Llama2 Format和ChatML都略微复杂，Alpaca Format是一个比较简单，没有添加特殊token。具体如下

{一段角色定位的话}
\n
\n
### Instruction:
{一段用户的话}
### Response
{一段助理的话}
</s>

三、一些典型的Chat Format

3.1、魔改llama-cpp-python

这三个格式llama-cpp-python均有实现。但是总有一些模型采用了比较特殊格式。我们像要实现自定义就必须去改变llama-cpp-python的源码。

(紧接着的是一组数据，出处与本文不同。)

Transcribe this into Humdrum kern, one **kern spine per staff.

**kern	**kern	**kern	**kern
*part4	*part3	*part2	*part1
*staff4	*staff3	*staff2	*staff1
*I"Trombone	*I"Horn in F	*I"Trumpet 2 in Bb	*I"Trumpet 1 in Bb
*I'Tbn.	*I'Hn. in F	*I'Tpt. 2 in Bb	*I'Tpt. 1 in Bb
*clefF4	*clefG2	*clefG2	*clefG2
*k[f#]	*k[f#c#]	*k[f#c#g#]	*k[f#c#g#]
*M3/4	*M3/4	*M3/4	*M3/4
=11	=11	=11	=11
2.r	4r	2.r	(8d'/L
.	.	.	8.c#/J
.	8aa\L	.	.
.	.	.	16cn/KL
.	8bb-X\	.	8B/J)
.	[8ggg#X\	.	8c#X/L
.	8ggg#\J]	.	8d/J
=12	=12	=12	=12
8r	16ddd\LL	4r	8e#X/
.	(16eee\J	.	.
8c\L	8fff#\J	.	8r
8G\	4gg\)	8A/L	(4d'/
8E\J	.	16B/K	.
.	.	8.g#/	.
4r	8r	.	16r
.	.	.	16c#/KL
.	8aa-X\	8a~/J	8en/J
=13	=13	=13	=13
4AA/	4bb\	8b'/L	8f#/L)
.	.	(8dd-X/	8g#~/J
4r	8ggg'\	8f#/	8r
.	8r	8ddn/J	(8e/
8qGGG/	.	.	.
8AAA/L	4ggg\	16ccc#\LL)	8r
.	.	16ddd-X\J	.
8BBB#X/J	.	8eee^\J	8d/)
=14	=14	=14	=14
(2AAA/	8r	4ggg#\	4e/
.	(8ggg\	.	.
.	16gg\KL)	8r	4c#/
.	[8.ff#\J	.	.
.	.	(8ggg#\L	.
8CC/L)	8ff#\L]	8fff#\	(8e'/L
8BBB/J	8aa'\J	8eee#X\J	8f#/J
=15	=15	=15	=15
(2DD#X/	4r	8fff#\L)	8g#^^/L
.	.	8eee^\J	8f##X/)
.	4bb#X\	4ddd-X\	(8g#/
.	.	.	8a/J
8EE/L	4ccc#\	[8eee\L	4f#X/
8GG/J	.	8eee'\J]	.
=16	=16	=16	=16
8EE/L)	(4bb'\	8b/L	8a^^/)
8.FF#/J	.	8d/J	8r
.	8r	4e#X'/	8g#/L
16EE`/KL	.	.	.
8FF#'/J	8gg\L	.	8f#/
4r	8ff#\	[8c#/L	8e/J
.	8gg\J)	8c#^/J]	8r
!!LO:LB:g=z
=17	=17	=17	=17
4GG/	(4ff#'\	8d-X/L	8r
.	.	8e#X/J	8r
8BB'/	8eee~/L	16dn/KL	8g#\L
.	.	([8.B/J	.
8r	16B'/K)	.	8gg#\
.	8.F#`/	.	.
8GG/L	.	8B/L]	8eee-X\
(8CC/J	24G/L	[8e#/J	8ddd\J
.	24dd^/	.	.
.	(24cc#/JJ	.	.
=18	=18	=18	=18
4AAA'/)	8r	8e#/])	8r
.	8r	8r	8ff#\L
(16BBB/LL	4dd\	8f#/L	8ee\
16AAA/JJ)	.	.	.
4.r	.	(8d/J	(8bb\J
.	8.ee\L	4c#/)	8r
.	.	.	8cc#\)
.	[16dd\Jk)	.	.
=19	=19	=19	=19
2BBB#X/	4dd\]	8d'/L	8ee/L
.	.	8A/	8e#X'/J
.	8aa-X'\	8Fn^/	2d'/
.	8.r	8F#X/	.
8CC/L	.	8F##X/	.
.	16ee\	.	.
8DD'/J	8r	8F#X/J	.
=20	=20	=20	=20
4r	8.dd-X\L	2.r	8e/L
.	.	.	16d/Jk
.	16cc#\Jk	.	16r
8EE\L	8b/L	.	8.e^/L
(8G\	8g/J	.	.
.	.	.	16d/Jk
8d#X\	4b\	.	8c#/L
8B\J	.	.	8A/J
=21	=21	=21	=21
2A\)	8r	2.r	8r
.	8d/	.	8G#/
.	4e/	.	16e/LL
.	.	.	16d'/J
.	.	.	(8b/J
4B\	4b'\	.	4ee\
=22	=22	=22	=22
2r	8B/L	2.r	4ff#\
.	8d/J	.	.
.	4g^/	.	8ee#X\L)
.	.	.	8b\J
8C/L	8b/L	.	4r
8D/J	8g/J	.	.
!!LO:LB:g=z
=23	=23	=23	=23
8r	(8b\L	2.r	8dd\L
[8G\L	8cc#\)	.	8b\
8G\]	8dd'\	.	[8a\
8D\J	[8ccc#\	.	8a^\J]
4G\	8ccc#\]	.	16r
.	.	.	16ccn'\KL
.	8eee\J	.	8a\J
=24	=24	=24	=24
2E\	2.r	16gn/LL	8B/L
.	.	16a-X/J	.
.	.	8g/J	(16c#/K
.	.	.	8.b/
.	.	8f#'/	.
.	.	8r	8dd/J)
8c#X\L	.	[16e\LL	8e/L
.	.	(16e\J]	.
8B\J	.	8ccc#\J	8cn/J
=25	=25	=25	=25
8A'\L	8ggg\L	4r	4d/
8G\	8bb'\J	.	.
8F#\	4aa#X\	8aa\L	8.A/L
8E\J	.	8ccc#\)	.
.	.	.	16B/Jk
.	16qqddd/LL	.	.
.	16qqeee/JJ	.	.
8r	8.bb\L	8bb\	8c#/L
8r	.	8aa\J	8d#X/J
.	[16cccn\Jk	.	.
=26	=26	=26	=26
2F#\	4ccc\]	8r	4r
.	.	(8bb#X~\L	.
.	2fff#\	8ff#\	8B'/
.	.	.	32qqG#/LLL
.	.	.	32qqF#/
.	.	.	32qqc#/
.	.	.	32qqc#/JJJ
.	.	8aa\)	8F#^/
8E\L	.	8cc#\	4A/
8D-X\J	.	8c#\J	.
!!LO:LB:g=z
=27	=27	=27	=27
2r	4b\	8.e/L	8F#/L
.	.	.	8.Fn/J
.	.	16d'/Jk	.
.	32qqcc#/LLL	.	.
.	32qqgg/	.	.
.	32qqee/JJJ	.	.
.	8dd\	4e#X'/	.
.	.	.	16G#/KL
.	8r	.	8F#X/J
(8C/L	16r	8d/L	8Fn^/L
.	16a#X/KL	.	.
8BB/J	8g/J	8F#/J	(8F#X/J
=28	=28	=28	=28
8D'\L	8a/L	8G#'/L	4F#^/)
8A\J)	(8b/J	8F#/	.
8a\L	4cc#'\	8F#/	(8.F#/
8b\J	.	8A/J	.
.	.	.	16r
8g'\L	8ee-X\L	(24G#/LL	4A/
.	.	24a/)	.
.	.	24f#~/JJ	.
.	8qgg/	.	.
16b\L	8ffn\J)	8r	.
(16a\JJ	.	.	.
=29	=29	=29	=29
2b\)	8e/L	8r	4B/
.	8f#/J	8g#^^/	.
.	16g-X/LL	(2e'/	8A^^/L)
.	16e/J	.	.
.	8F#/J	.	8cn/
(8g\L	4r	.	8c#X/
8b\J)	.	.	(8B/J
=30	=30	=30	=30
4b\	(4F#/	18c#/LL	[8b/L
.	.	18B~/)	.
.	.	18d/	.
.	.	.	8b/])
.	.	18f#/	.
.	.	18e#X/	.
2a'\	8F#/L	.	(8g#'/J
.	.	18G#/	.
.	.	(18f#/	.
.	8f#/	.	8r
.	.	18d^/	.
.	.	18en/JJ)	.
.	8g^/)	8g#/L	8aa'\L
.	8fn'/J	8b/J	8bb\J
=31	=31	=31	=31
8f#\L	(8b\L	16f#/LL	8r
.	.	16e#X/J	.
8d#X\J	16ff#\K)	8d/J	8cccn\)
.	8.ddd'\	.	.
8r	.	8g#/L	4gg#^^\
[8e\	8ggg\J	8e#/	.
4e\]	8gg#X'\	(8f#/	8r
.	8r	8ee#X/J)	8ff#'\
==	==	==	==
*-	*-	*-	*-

有没有一种比较优雅的方式呢？有人提出一个方案 #875Integration of Jinja2 Templating，目前还没有接受。笔者这里也提出一个方案，方便魔改。首先说明一下版本

llama-cpp-python==0.2.15
openai==1.1.1
pip install pyautogen==0.2.0b3 #pyautogen 0.2即将来临

llama-cpp-pythonV0.2.15增加了seed参数。方便大家调试强烈建议升级到此版本。

修改llama-cpp-pythonV0.2.15的llama_cpp/llama_chat_format.py
添加如下两个函数

# 添加一个自定义chat_format
def _format_custom(
    system_message: str, messages: List[Tuple[str, Optional[str]]], sep: str, sep2: str
) -> str:
    """Format the prompt with the custom style."""
    seps = [sep, sep2]
    ret = system_message
    for role, message in messages:
        if message:
            ret += role + message + sep
        else:
            ret += role
    return ret


@register_chat_format("custom")
def format_custom(
    messages: List[llama_types.ChatCompletionRequestMessage],
    **kwargs: Any,
) -> ChatFormatterResponse:
    _system_template = "{system_message}"
    _roles = dict(user="", assistant="")
    _messages = _map_roles(messages, _roles)
    system_message = _get_system_message(messages)
    if system_message:
        system_message = _system_template.format(system_message=system_message)
    _prompt = _format_custom(system_message, _messages, " ", "</s>")
    # _prompt = system_message + _messages
    return ChatFormatterResponse(prompt=_prompt)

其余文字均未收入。